Gopinathpur’s cycling monk’s travel from ‘math’ to Parliament is a tale of patience and sagacity 

Samikhsya Bureau

There is nothing more beautiful than the beauty in simplicity. If that is aided with a purpose of honesty, it becomes a robust inner bearing for anyone who remains busy in the quest of an intimacy with people at the bottom.

That is the beauty the newly elected member of parliament from the Bharatiya Janata Party, Pratap Chandra Sarangi, more known as the ‘nana’ (elder brother) in the lanes of his native village Gopinathpur under Nilagiri block in Balasore district.

As a commoner in his native, when Sarangi cycles down the lanes of his village in his bicycle, his thatched house slowly receding in the background, he always betray a purpose for people.

Clad in white kurta-pyjama, Sarangi from his early days as a student also had shown inclinations at a spiritual goal. His journey towards self-realisation once led him to the Belur Math to become a monk, where the monks reminded him that he had left his God behind and advised him to rush back to his village where his widowed mother needed to be looked after.
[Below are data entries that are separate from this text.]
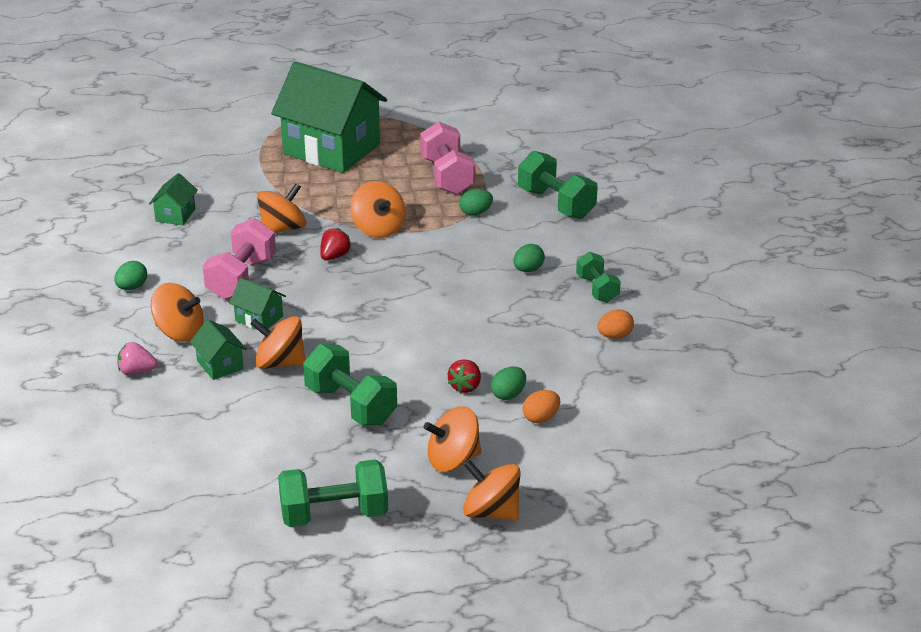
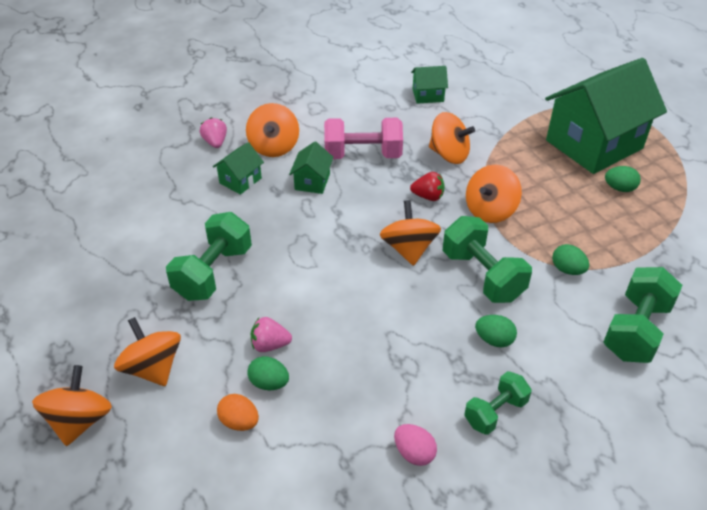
camera: 70 degrees right, 10 degrees up
green egg [114,261,147,290] -> green egg moved to [605,166,641,192]
orange spinning top [250,316,306,369] -> orange spinning top moved to [380,200,441,266]
green house [271,61,387,173] -> green house turned 45 degrees clockwise [545,58,667,174]
green dumbbell [278,459,388,527] -> green dumbbell moved to [443,216,532,303]
pink dumbbell [420,122,475,195] -> none
red strawberry [448,360,481,393] -> pink strawberry [251,317,292,352]
orange egg [598,309,634,339] -> pink egg [394,424,437,466]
Sarangi suddenly discovered the virtue he had failed to realise and came back to his mother.

After his return he tried to rediscover the missing links and dedicated his time to social service. He had very little means to pursue his foremost goal that is spread of education. But Sarangi was unstoppable and he opened a few schools in the name of Samar Kara Kendra where poor children could read. After being a member of the Odisha legislative assembly, Pratap spent a major part of his remuneration as MLA to ensure the schools ran.

Sarangi epitomise simplicity, probity in public life but his penchant for certain religious inclinations become too overbearing.

In any profession, honesty should never be a virtue alone because whoever pursues it, is not doing that without any dividend. Sarangi can’t be a wholesome exception at all yet his life style can at best be viewed as an interesting one by his ilk but in the present day politics it can hardly be emulated.

His elevation from Gopanathpur’s ‘nana’ to become an union minister was a journey that was full of rigour, tenacity and perseverance. One wishes he professes his political life under self-scrutiny.